By Joanna Carr, radio producer, Washington, 2 March 2004
St John’s, Lafayette Square, is the presidential church, a pale yellow building which stands across the square from the White House. Abraham Lincoln prayed here during the Civil War, Bill Clinton once walked through a snow storm to attend services at St John’s, and now George W Bush is often to be found at the 8am service.
It’s enough to make any church nervous about the media, so when I rang to ask if it would be possible to record a service as part of a package on religion and politics I was expecting at the very least some careful bargaining.
What I got was an exceptionally friendly call from Bill Roberts, the church organist. He was, he said, ‘always happy to have the greatest broadcaster in the world’ in his church.
Juggling a burrito and a mobile
The enthusiasm was striking, but not exceptional. One of the gratifying things about my stint here on attachment is the warmth with which the BBC is received in this country.

The strange thing is that people approach you when you’re broadcasting in the most unlikely places – North Dakota, Texas – to say how much they like and rely on BBC news.

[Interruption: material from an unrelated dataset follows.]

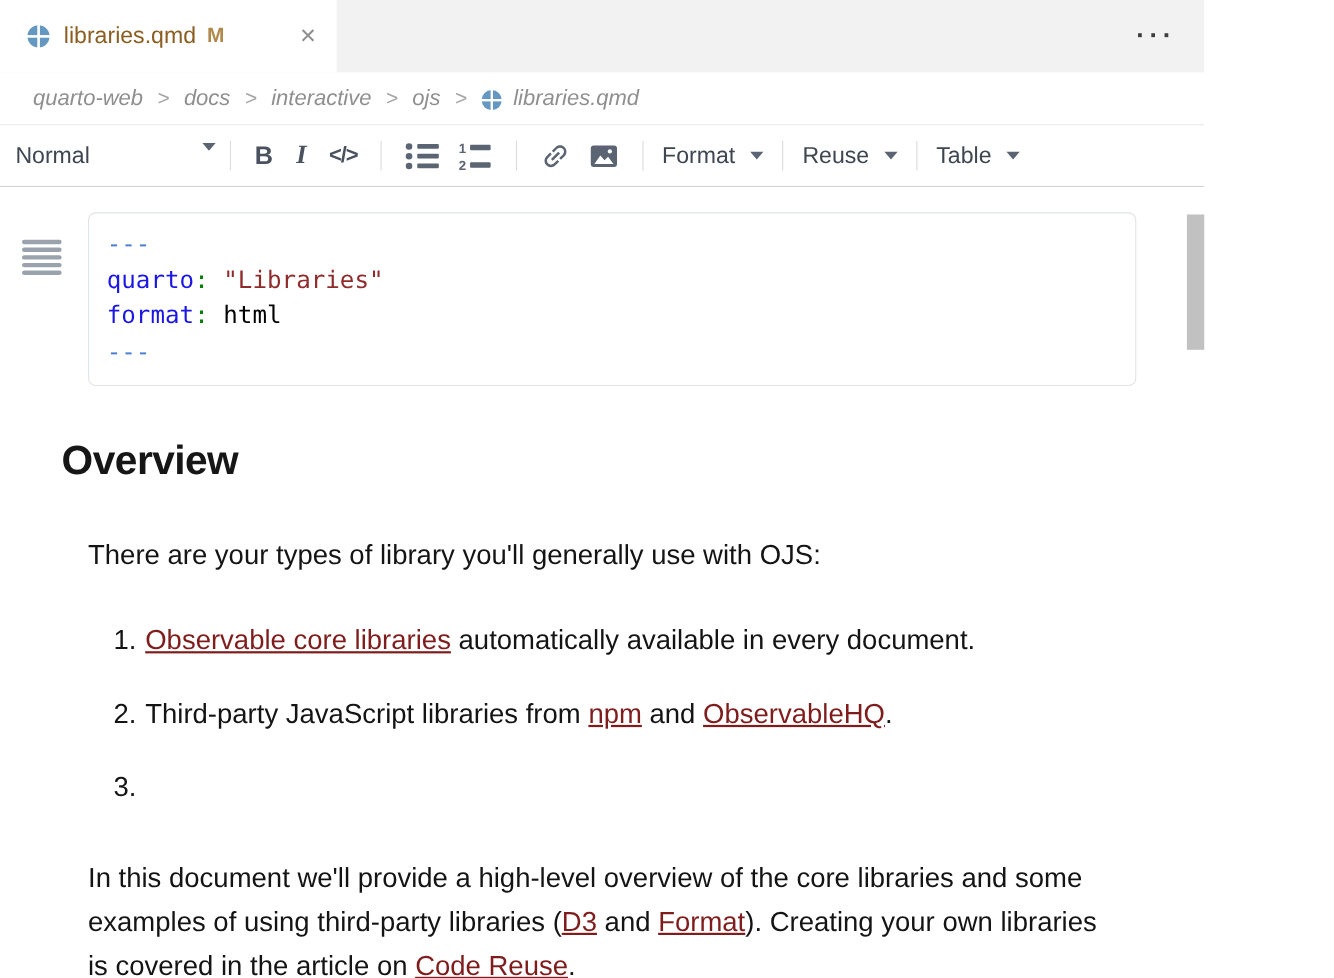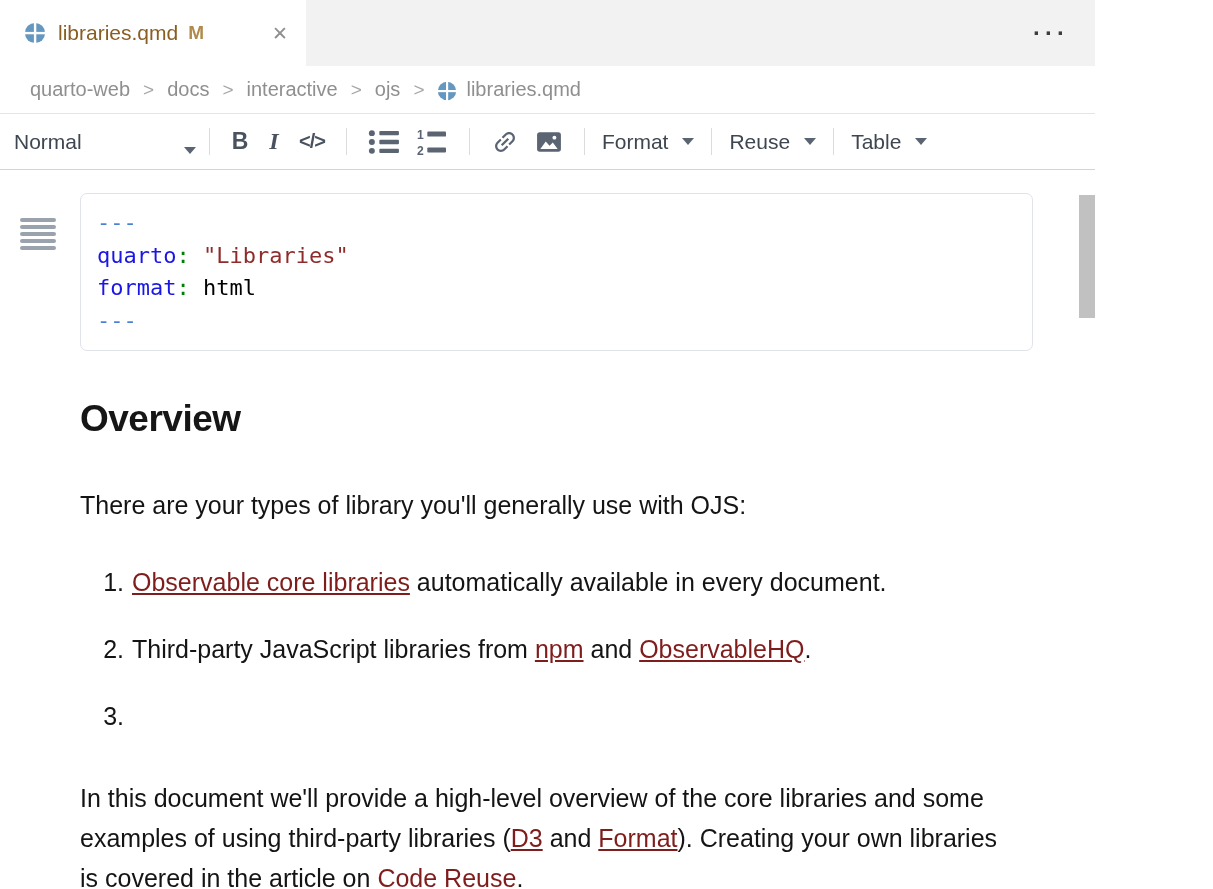"quarto-web" .breadcrumb { font-style: none -> italic }
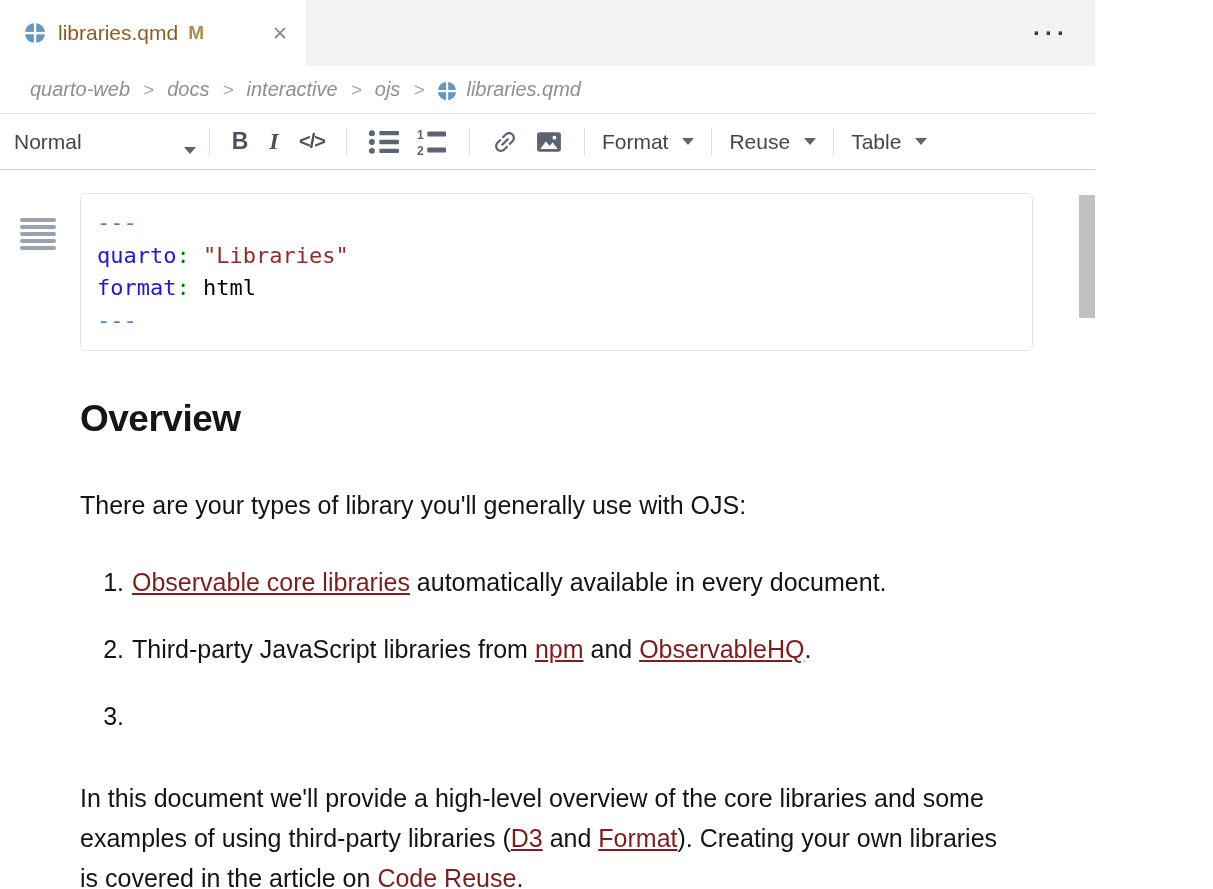"Normal" .style-select { align-items: flex-end -> flex-start }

In November, reporter Daniela Relph and I were covering the 40th anniversary of John F Kennedy’s assassination in Dallas, Texas. Every time we set up our baby satellite dish for a live, we would draw an interested gaggle of tourists and Dallas-ites.
Hearing our accents, people would ask: ‘Are you the BBC? We love the BBC’ usually followed by a complicated explanation of how they listened (on the internet, or to the World Service via the local public radio station).
Even at lunchtime, as I was juggling a burrito and a mobile phone, the young couple at the table next to me overheard my conversations, and shuffled up to chat. He was a local history teacher, she was a Spanish teacher, and they were taking their new born daughter out for her first public outing.
With much rolling of eyes, they explained that they never felt they really knew what was going on when they listened to the domestic news. And this was not in an Islington drawing room, so beloved of BBC bashers everywhere, this was in a McDonald’s-owned fast food restaurant in Texas.
We make a difference
Colleagues who have been here longer than me tell the same story: waitresses in North Carolina diners, radio hosts in Frederick, Maryland – most people here have a story to tell about BBC fans in the least likely places.
Perhaps this is a reflection of the fact that apparently BBC World news is now carried on 229 public broadcast stations and reaches around 88 percent of US television households.
I can’t pretend this is a blanket response or that such attitudes extend to every echelon of US society. These brief interludes of appreciation contrast sharply with the many unreturned phone calls we place.
But the BBC makes a difference to a lot of people here. They trust us to deliver news which is balanced and fair, and it’s nice to know that in St John’s at least, they’re praying for our collective soul.